Korean-Style Spaghetti

Serves 2

220gr spaghetti
1 small courgette, cut into batons
A handful of sugar snap peas, julienned
2 tbsp kimchi, chopped finely
2 rashers of streaky bacon, diced
2 heaped tbsp gochujang
1 tbsp ketchup
200ml milk
2 spring onions, whites separated from the greens, also julienned
2 tbsp sour cream
A handful of cheddar or parmesan
1 tsp vegetable oil

Set the spaghetti on to cook. In a saucepan, add the vegetable oil with the diced bacon and fry on a medium heat until browned and crisp. Add the courgette batons, whites of the spring onions and the kimchi and fry, stirring every couple of minutes, until the courgette has softened. 

Add the gochujang and the milk to the courgettes and stir together well, incorporating the milk into the sauce. Add the ketchup and simmer gently for 5 minutes. By now, the pasta should be just under al dente (if the sauce is taking longer just take the pasta off the heat). Add a scant few tablespoons of the pasta water to the sauce and drain the pasta. Add the sugar snap peas, sour cream and the pasta into the sauce pot and cook on a low heat, tossing and turning the pasta so that it is evenly coated and the sauce clings to the strands. 

To serve, divide evenly into bowls. Garnish with the cheese and the green julienned spring onion. Chopsticks? A fork? I don't know. 

Saturday 3 January 2015

How To Make A Bowl of Health


I don't know about you, but there were some pretty big indulgences this Christmas. Not content with just roasted goose, we also roasted a ham to go on the Christmas table. Boxing Day saw not only the ritualistic bubble & squeak breakfast, fried in goose fat, but also a buffet with lasagne, cottage pie and salt beef. How was I supposed to choose between that lot? I didn't. They all got equal stature on my plate. And if that wasn't enough, we roasted a rib of beef, with some of the most perfect roast potatoes I've achieved yet. There was fish pie, laden with cream and butter. The cheeseboard was not left unhassled. I waddled back home. 

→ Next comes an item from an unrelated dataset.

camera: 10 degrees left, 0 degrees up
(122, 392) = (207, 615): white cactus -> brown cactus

That sort of thing doesn't come for free, though. Balance is key, and I had some repenting to do. I've been going in for one-bowl-wonders - what, in the US is often referred to as 'buddha bowls', though I'm not entirely sure why. I buy in a load of vegetables, and they can be marinated, roasted, steamed so that no one bowl ever needs to be the same.

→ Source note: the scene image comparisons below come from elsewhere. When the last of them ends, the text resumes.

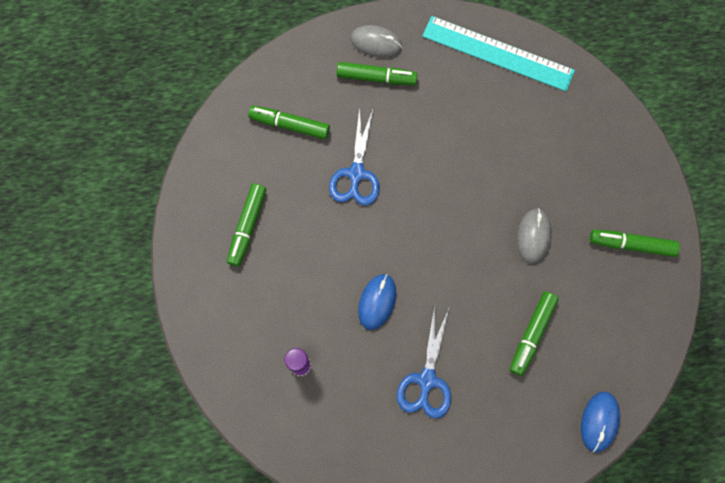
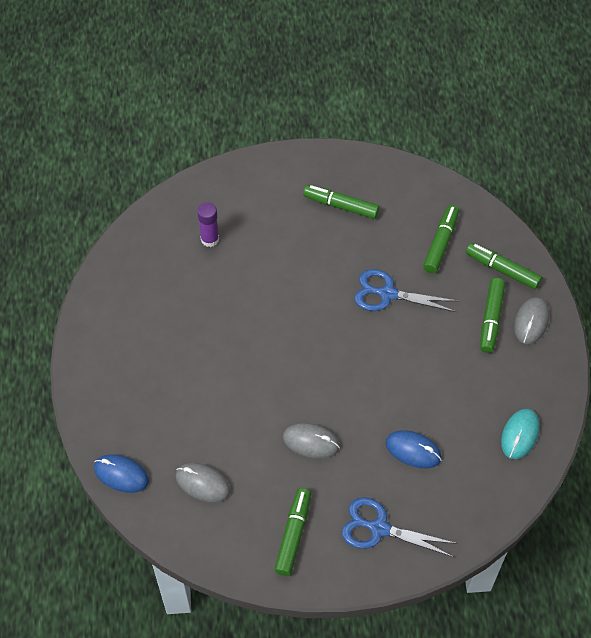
camera: 95 degrees right, 15 degrees down
(377, 302) = (260, 301): blue mouse -> blue mouse (413, 450)
(427, 380) = (183, 334): blue scissors -> blue scissors (379, 528)
(497, 53) = (520, 435): turquoise ruler -> turquoise mouse
(531, 334) = (212, 427): green marker -> green marker (502, 269)
(594, 336) = (202, 483): none -> grey mouse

- You need a carb or grain base if you're going to keep that hunger at bay. Brown rice has featured heavily, but I've also used glass noodles, quinoa, bulgur wheat, green lentils, or Israeli cous cous (the big sort). Step away from the pasta and the white rice. 

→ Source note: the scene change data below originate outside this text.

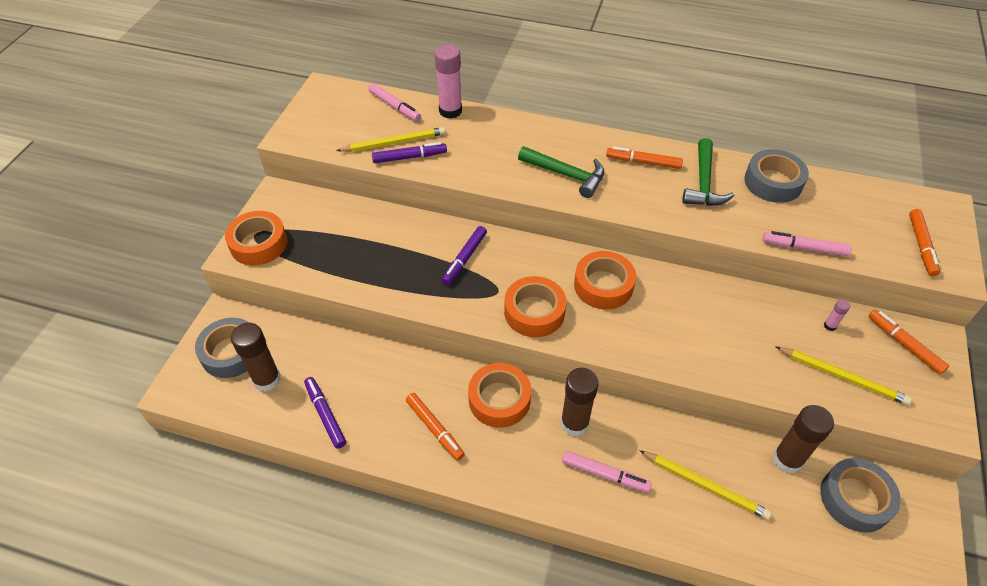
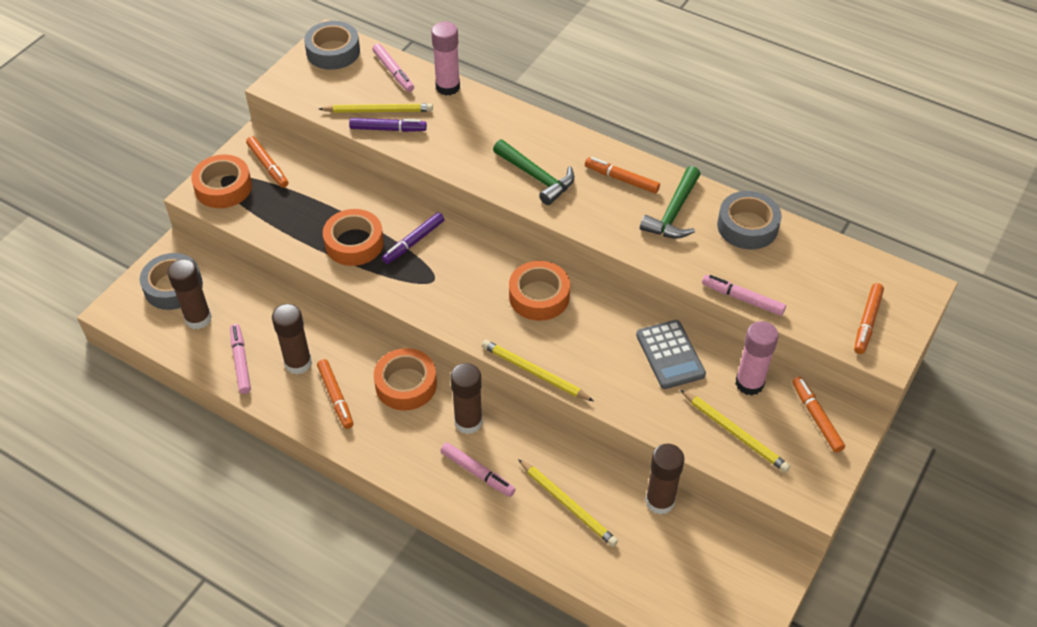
camera: 15 degrees right, 0 degrees up
(297, 215) = (268, 166): none -> orange marker
(325, 415) = (240, 362): purple marker -> pink marker
(384, 402) = (298, 363): none -> brown glue stick
(534, 312) = (460, 307): orange tape -> orange tape (354, 243)
(632, 361) = (534, 373): none -> yellow pencil
(747, 315) = (670, 355): none -> grey calculator
(830, 326) = (749, 383): pink glue stick -> pink glue stick, size x2.24
(855, 499) = (708, 550): grey tape -> grey tape (333, 51)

- Vegetables. A combination of steamed, roasted and raw. Use a mix of vegetables in both colour and texture. If you're going to be roasting them, cut up sturdy, fibrous vegetables smaller than vegetables that hold more water so that they cook more quickly. Peppers, courgettes, mushrooms, sweetcorn on the cob, sweet potato, butternut squash, broccoli, cauliflower and kale all benefit from being roasted. Green beans and carrots do well steamed. Cucumber, avocado and diced tomato can be left raw. Brussels sprouts can shredded raw and dressed with lemon juice and olive oil if you're not completely sick of them by now. 

- A sauce - them vegetables need jazzing up, after all. Lemon juice, tahini and garlic. Peanut butter, rice vinegar, soy sauce and sesame oil shaken together with enough water to loosen it. Miso, soy sauce, lemon and oil. Sherry vinegar, extra virgin olive oil, finely diced shallot. Garlic, lime juice, sugar, fish sauce and a little water to loosen. Whizzed up parsley, mint, anchovies and olive oil, with capers stirred through.

- You'll need some protein. Chickpeas, tofu, beans, houmous. Maybe some fish. Tinned fish also works. I laid off the steak and ham and pates for these bowls... 

- A topping to introduce some texture or an additional flavour. Toasted sesame seeds, toasted pumpkin seeds, chopped herbs, chopped up kimchi, a squirt of chilli sauce, that sort of thing.

Enjoy. Give it a week and you can get back to the burgers.